Sounds simple enough, but the stay-with-it part has probably been the toughest segment of the equation. When the Blackhawks slumped they really slumped, and their lack of confidence on the power play was as evident as their lack of scoring on it. Yes, stressing over it can have its affect; and when the Blackhawks got those two power-play goals against the Devils it seemed to be a release.

“You get one, that weight gets lifted off your chest a little bit, you can play a little loser and maybe not grip your stick as tight as when things weren’t going well,” Cody Franson said. “When you’re confident out there you’re moving the puck cleanly, things happen a little quicker for you and give you those better looks at good chances. When you’re not that confident sometimes you’re not executing as well and things were moving slower and you’re not generating too much. Confidence definitely plays a big part in it.”

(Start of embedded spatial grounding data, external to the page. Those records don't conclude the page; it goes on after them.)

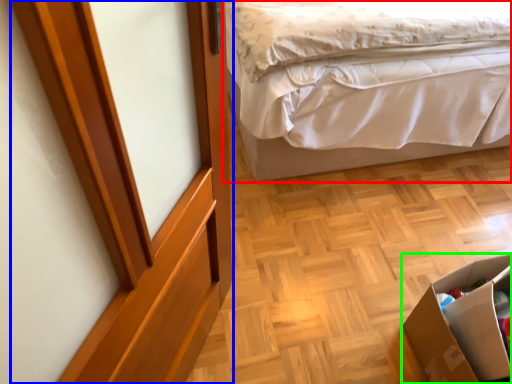
Question: Which object is the closest to the bed (highlighted by a red box)? Choose among these: screen door (highlighted by a blue box) or cardboard box (highlighted by a green box).

Choices:
 (A) screen door
 (B) cardboard box

Answer: (B)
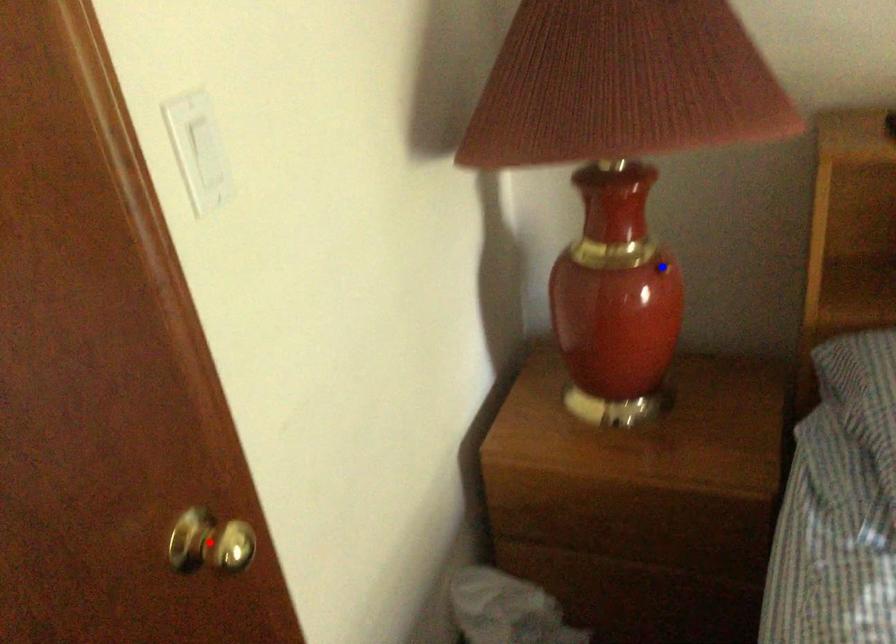
Question: Two points are marked on the image. Which point is closer to the camera?

Choices:
 (A) Blue point is closer.
 (B) Red point is closer.

Answer: (B)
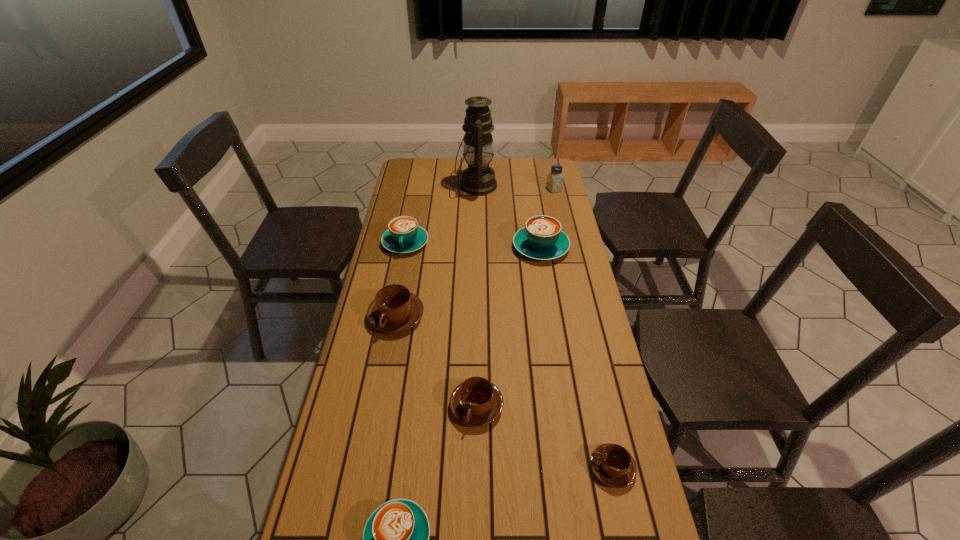
This screenshot has width=960, height=540. In order to click on free location located 0.150m on the side of the smallest brown cappuccino with the handle in this screenshot , I will do `click(528, 468)`.

Image resolution: width=960 pixels, height=540 pixels. What are the coordinates of `object that is at the far edge` in the screenshot? It's located at pos(478,179).

The image size is (960, 540). What are the coordinates of `saltshaker situated at the right edge` in the screenshot? It's located at (555, 179).

Locate an element on the screen. This screenshot has height=540, width=960. free space at the far edge is located at coordinates (450, 166).

Where is `free space at the right edge of the desktop`? The image size is (960, 540). free space at the right edge of the desktop is located at coordinates (548, 275).

What are the coordinates of `vacant space at the far left corner of the desktop` in the screenshot? It's located at (403, 168).

Where is `free space between the tallest object and the second nearest brown cappuccino`? free space between the tallest object and the second nearest brown cappuccino is located at coordinates (476, 296).

You are a GUI agent. You are given a task and a screenshot of the screen. Output one action in this format:
    pyautogui.click(x=<x>, y=<y>)
    Task: Click on the free space between the leftmost brown cappuccino and the saltshaker
    This screenshot has width=960, height=540.
    Given the screenshot: What is the action you would take?
    pyautogui.click(x=475, y=253)

This screenshot has height=540, width=960. Identify the location of free space between the shortest cappuccino and the tallest object. click(x=544, y=327).

Point out which object is positioned as the sixth nearest to the second biggest turquoise cappuccino. Please provide its 2D coordinates. Your answer should be formatted as a tuple, i.e. [(x, y)], where the tuple contains the x and y coordinates of a point satisfying the conditions above.

[(395, 539)]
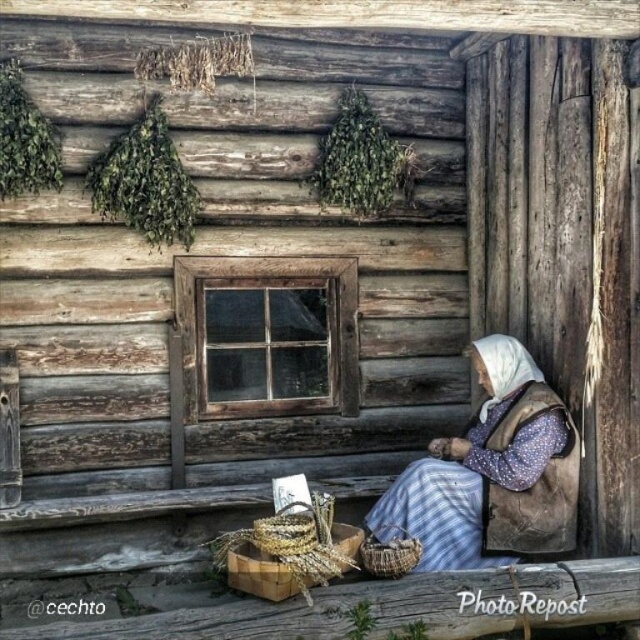
Question: Does blue plaid dress at lower right appear over woven brown basket at lower center?

Choices:
 (A) no
 (B) yes

Answer: (B)

Question: Can you confirm if blue plaid dress at lower right is positioned above woven brown basket at lower center?

Choices:
 (A) no
 (B) yes

Answer: (B)

Question: Which is farther from the blue plaid dress at lower right?

Choices:
 (A) natural woven basket at lower center
 (B) woven brown basket at lower center

Answer: (A)

Question: Which object is positioned closest to the blue plaid dress at lower right?

Choices:
 (A) natural woven basket at lower center
 (B) woven brown basket at lower center

Answer: (B)

Question: Can you confirm if blue plaid dress at lower right is wider than natural woven basket at lower center?

Choices:
 (A) no
 (B) yes

Answer: (B)

Question: Which point is closer to the camera taking this photo?

Choices:
 (A) (310, 518)
 (B) (360, 550)

Answer: (A)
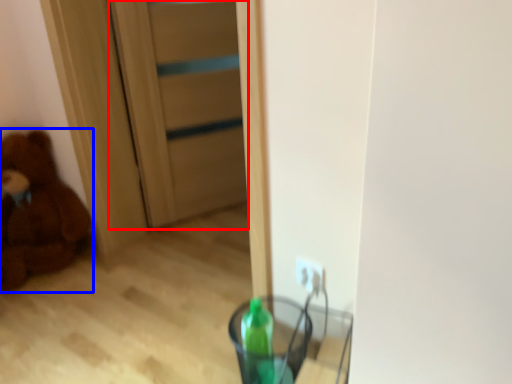
Question: Which of the following is the closest to the observer, door (highlighted by a red box) or teddy bear (highlighted by a blue box)?

Choices:
 (A) door
 (B) teddy bear

Answer: (B)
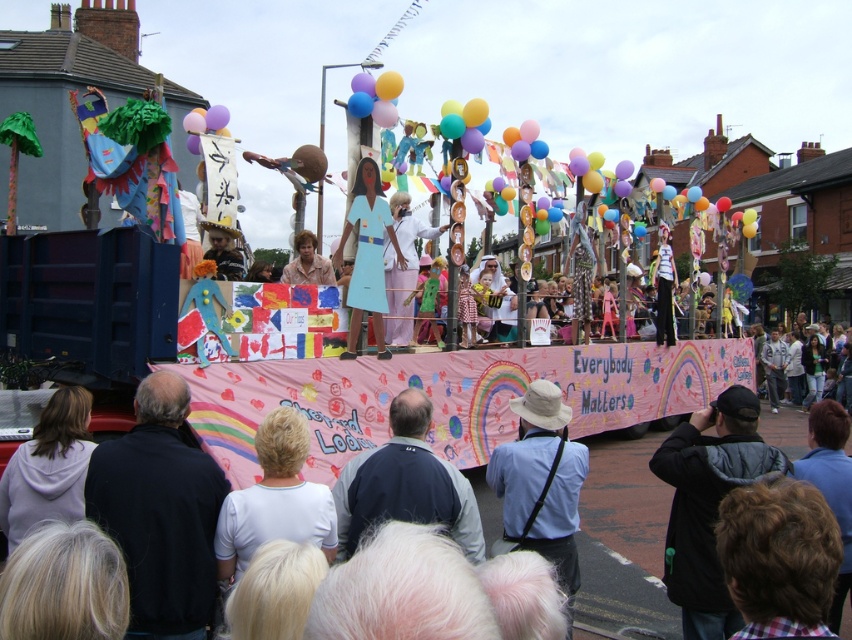
Between light blue fabric dress at center and pink fabric dress at center, which one is positioned higher?

light blue fabric dress at center is above.

From the picture: Does light blue fabric dress at center have a lesser width compared to pink fabric dress at center?

No.

Does point (360, 193) come in front of point (392, 253)?

Yes, it is.

Locate an element on the screen. The image size is (852, 640). light blue fabric dress at center is located at coordinates pyautogui.click(x=367, y=257).

Does black fabric at lower left appear on the left side of brown hair at lower right?

Indeed, black fabric at lower left is positioned on the left side of brown hair at lower right.

Which of these two, black fabric at lower left or brown hair at lower right, stands shorter?

With less height is brown hair at lower right.

I want to click on black fabric at lower left, so click(160, 513).

From the picture: Can you confirm if brown hair at lower right is positioned to the right of light blue fabric dress at center?

Yes, brown hair at lower right is to the right of light blue fabric dress at center.

Who is more forward, (764, 636) or (367, 243)?

Point (764, 636)

The image size is (852, 640). Find the location of `brown hair at lower right`. brown hair at lower right is located at coordinates (778, 556).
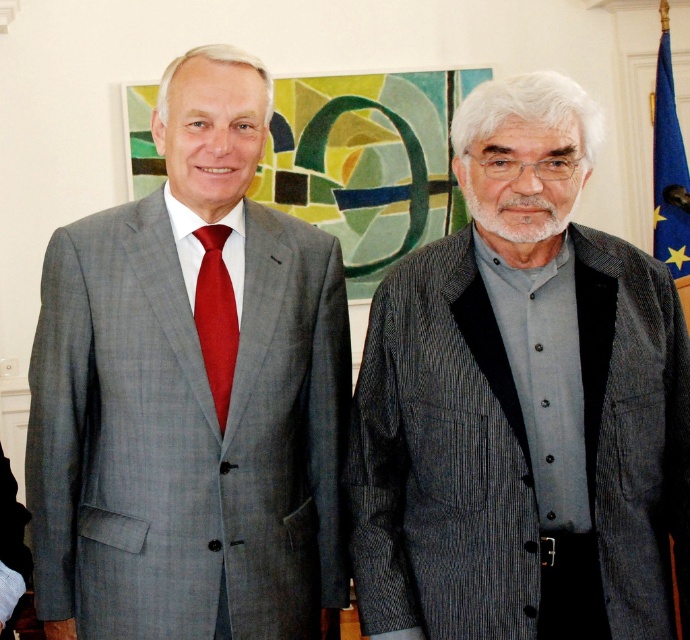
In the scene shown: You are standing in a formal indoor setting where two men are present. You need to determine if you can comfortably step forward to get a closer look at the point marked at coordinates point (164, 100) without encroaching on their personal space. The recommended safe distance for personal space is 4 feet. Can you step forward?

The distance between you and point (164, 100) is 5.95 feet. Since the recommended safe distance is 4 feet, you can step forward to reduce the distance to 4 feet while maintaining personal space.

You are a photographer adjusting the lighting for a portrait. You need to ensure that the matte gray suit at left and the matte red tie at left are evenly lit. Given their distance apart, can you estimate how far apart they are in centimeters?

The matte gray suit at left is 18.37 centimeters from matte red tie at left, so you can adjust the lighting accordingly to ensure both are evenly lit at this distance.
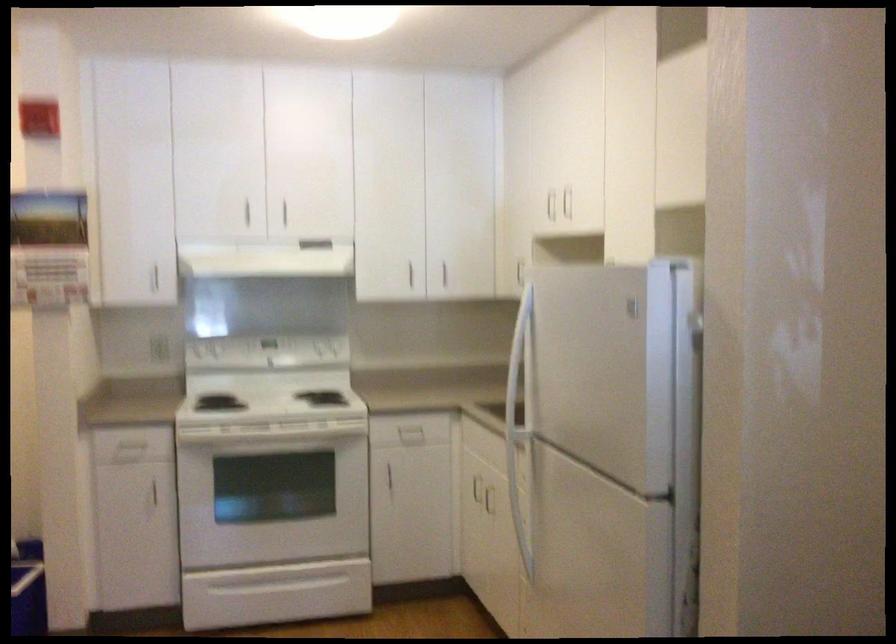
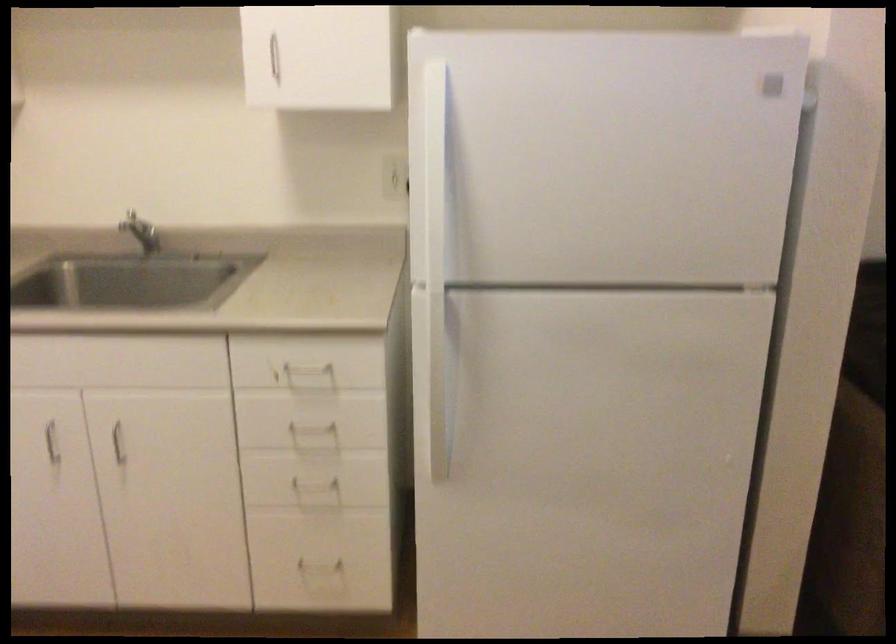
Find the pixel in the second image that matches pixel 515 408 in the first image.

(435, 261)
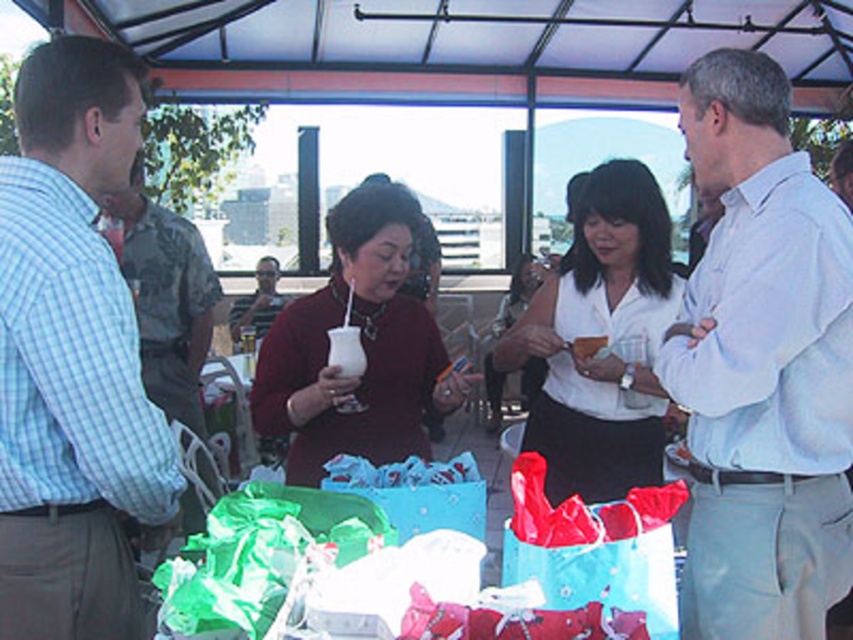
Question: Does light blue checkered shirt at left have a smaller size compared to matte red sweater at center?

Choices:
 (A) yes
 (B) no

Answer: (B)

Question: Is white matte shirt at center to the right of matte red sweater at center from the viewer's perspective?

Choices:
 (A) no
 (B) yes

Answer: (B)

Question: Which point is farther to the camera?

Choices:
 (A) camouflage shirt at left
 (B) light blue shirt at center
 (C) white plastic cup at center
 (D) matte red sweater at center

Answer: (A)

Question: Considering the real-world distances, which object is farthest from the camouflage shirt at left?

Choices:
 (A) light blue shirt at center
 (B) shiny red plastic bag at center
 (C) white matte shirt at center
 (D) matte red sweater at center

Answer: (B)

Question: Does camouflage shirt at left have a greater width compared to matte black shirt at center?

Choices:
 (A) yes
 (B) no

Answer: (B)

Question: Estimate the real-world distances between objects in this image. Which object is farther from the matte black shirt at center?

Choices:
 (A) white plastic cup at center
 (B) white matte shirt at center
 (C) light blue checkered shirt at left

Answer: (A)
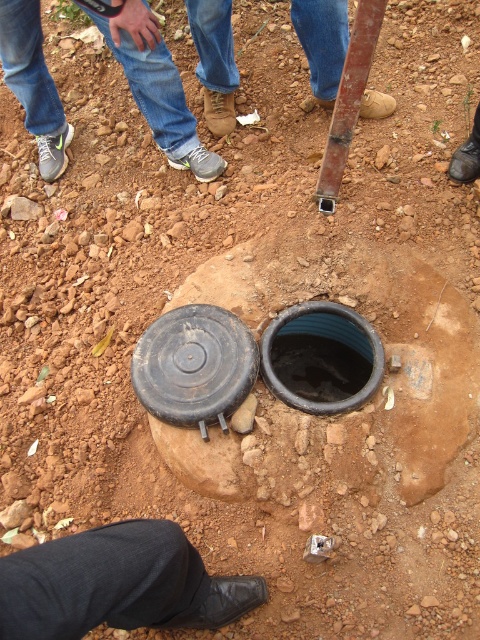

So back to what’s working. The Blackhawks started becoming more active on the power play, cutting down on the passes and increasing the shots. They’ve been there for rebounds. They started feeding off the success, be it with the power play as a unit or with individual performances. Artem Anisimov has returned to being a force at the net again; of his five goals in his last three games, two are power-play goals.

“A couple of broken plays and sometimes you get some breaks. You win a faceoff and make a quick little play after a couple of great opportunities on the prior whistle there that didn’t go in. I just think shots at the net and traffic and off that, sometimes they go in,” coach Joel Quenneville said. “Our entries have always been alright this year, so we’re getting zone time and let’s get some simpler looks and sometimes they go in. I think gaining confidence there, it seems like we’re having the puck more and longer and sustaining some offense off it.”

The Blackhawks have struggled more than they’ve succeeded on the power play the last few seasons. But as their overall scoring has increased again, so has their power-play production. Good timing.

“People tend to say the power play can keep you in games and the penalty kill can win you games. Our penalty kill’s been great and has given us chances in a lot of games. [Corey Crawford’s] been playing pretty well,” Franson said. “And when our power play can give us success we find ourselves in better situations to try and win games.”